Hugo: "The gold standard imposed order and harmony. If President Nixon had not 'closed the gold window' in 1971, the world would be radically different today. China sells vast quantities of goods to the rest of the world, without the rest of the world having any chance of selling similar quantities to China. China can do so, because today trade deficits are "paid" not in gold, but in dollars or euros or pounds sterling or yen, which will never be scarce: they are created at will by the USA, the European Central Bank, the Bank of England, or the Bank of Japan. It is no coincidence that some analysts have observed that in real terms, American workers have had no real increase in their income since 1970. The best and brightest of today's accredited economists attempt in vain to find a solution to a problem that cannot be solved except by the renewed use of gold as the international medium of commerce."

Enforcement Mechanism

Those are small snips from an article I wish everyone would read in entirety to fully understand where the problem is.

Pettis admits that a gold standard would address the issue, but that is not his preferred solution (which to the best of my knowledge he has never stated).

What both Michael Pettis and Hugo Salinas Price refer to is that ever since Nixon stopped paying for US trade deficits in gold, monetary expansion has been exponential. The result has been massive trade imbalances and extreme income inequality.

Problems in "Speece"

The lack of an enforcement policy also explains the problems of Greece and Spain vs. Germany.  Collectively, I  refer to (Spain, Greece, and peripheral Europe in General) as "Speece"

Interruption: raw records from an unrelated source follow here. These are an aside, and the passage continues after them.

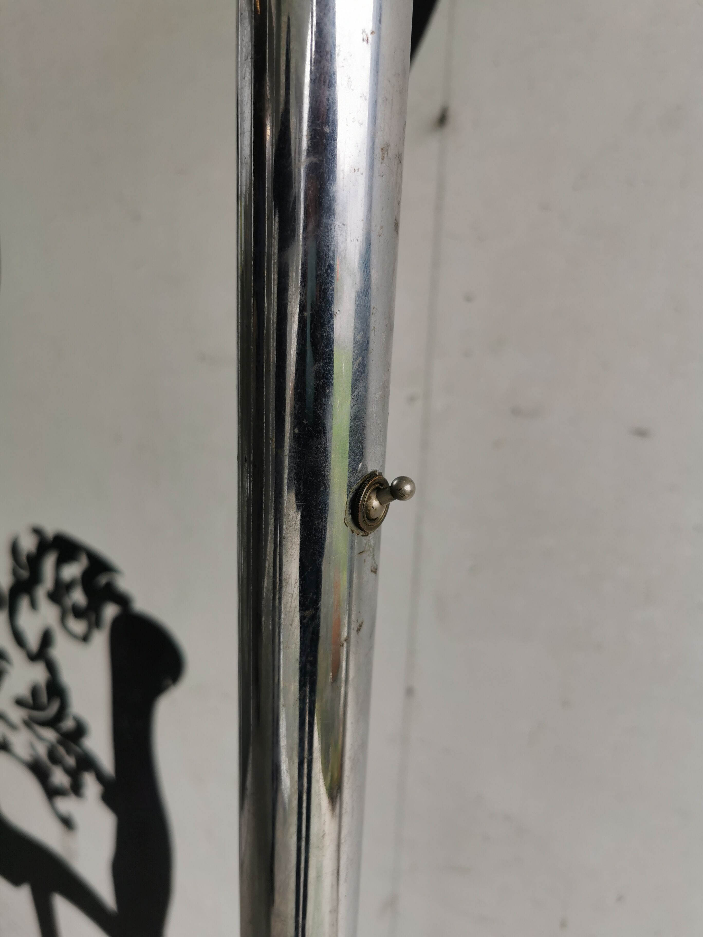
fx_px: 731
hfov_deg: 51.4
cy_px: 468
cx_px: 352
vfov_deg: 65.3
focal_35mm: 27
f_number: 1.6
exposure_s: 1/197
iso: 50
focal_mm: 5.56
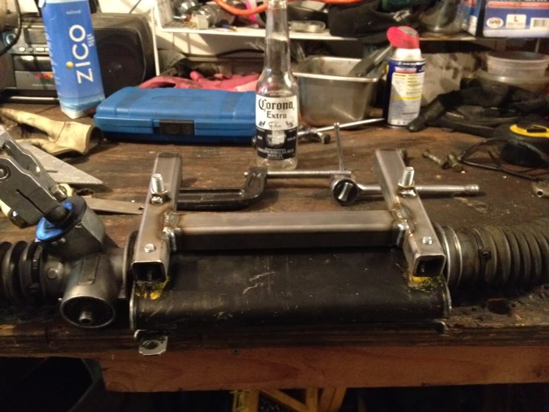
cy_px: 206
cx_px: 274
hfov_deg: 52.6
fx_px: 555
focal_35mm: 35
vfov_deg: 40.7
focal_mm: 4.3
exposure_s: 1/15
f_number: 2.4
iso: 800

To properly understand the trade mess in Europe please read From ZIRP to NIRP: Virtues of Germany vs. the Vices of Greece; What About "Speece" and Gold?

Here is a key paragraph on "Speece", but to understand the ripple effect of no enforcement mechanism I suggest re-reading the entire article.
Still No Enforcement Mechanism, Anywhere

Because there were no trade imbalance enforcement mechanisms, Speece imbalances grew until they blew up. And until they blew up, the IMF had nothing but praise for Spain! And every step of the way, the IMF underestimated the problems Greece faced.

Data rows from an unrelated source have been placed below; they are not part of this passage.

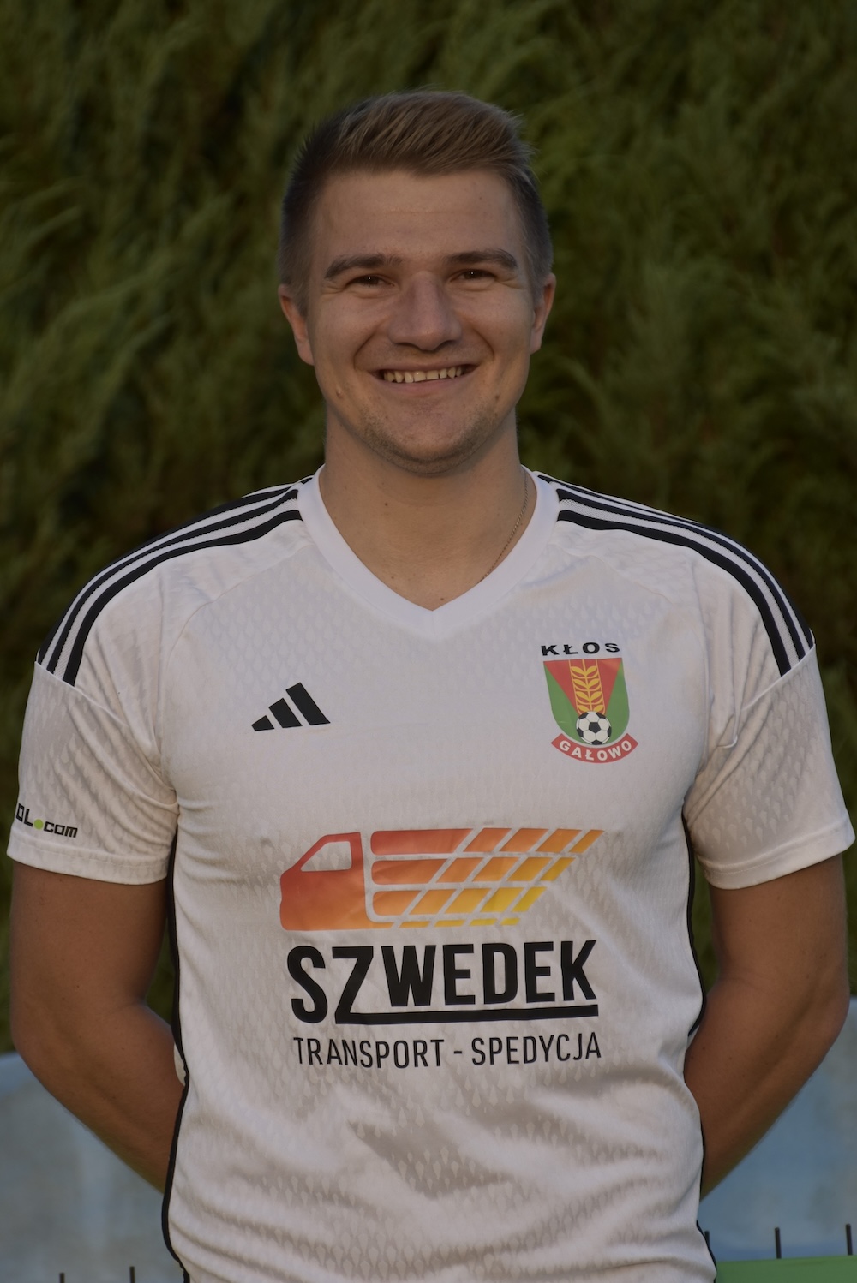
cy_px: 642
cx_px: 428
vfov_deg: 13.7
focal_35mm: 150
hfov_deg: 9.2
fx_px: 5351
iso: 125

We are headed into the third Greek bailout, and the IMF remains clueless about Greece's ability to pay back "bailout" money.

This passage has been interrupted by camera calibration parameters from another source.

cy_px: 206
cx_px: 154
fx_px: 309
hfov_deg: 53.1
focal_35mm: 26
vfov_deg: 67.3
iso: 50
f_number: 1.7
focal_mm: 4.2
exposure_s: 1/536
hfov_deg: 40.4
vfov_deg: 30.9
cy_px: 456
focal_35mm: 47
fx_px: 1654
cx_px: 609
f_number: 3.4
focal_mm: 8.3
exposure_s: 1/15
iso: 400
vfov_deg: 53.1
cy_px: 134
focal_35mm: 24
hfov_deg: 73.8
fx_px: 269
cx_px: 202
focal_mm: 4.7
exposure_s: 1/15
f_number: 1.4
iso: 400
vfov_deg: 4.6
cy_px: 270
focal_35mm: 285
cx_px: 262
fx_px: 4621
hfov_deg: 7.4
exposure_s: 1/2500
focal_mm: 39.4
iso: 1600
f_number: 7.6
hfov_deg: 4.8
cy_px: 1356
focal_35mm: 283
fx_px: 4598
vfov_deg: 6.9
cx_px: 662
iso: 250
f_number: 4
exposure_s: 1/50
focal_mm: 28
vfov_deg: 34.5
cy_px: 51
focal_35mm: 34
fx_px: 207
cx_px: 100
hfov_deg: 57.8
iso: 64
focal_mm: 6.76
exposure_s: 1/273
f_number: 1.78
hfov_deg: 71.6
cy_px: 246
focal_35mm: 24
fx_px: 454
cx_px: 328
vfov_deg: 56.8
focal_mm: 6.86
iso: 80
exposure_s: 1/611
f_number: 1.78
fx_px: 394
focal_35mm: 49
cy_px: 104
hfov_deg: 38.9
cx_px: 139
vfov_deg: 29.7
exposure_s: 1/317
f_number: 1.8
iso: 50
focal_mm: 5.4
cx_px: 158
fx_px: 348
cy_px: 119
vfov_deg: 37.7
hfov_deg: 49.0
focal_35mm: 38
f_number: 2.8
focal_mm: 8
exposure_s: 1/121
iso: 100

Worse yet, there still is no "enforcement" mechanism anywhere in the world, and the structure of the euro is such that imbalances in Europe are even harder to fix than elsewhere.
Excellent Trade Agreement

Lack of a gold standard is a key reason "free trade" seems not to work. But the problem is not "free trade", the problem is elsewhere.

I repeat the assertion I made in Obama's Trans-Pacific Partnership Fiasco vs. Mish's Proposed Free Trade Alternative; How Will TPP Function in Practice?

An excellent free trade agreement would consist of precisely one line of text: "All tariffs and all government subsidies on all goods and services will be eliminated effective June 1, 2015."

Moreover, the first country that fully embraces free trade would come out ahead, regardless of whether or not any other country did so as well.

The logic behind those statements is impeccable.

Free Trade Never Causes Net Job Loss

Free trade is always beneficial. Lack of an enforcement mechanism, unsustainable union agreements, a loss of jobs to robotics, and incessant self-serving whining from industry groups demanding favors makes it hard for many to see the benefits.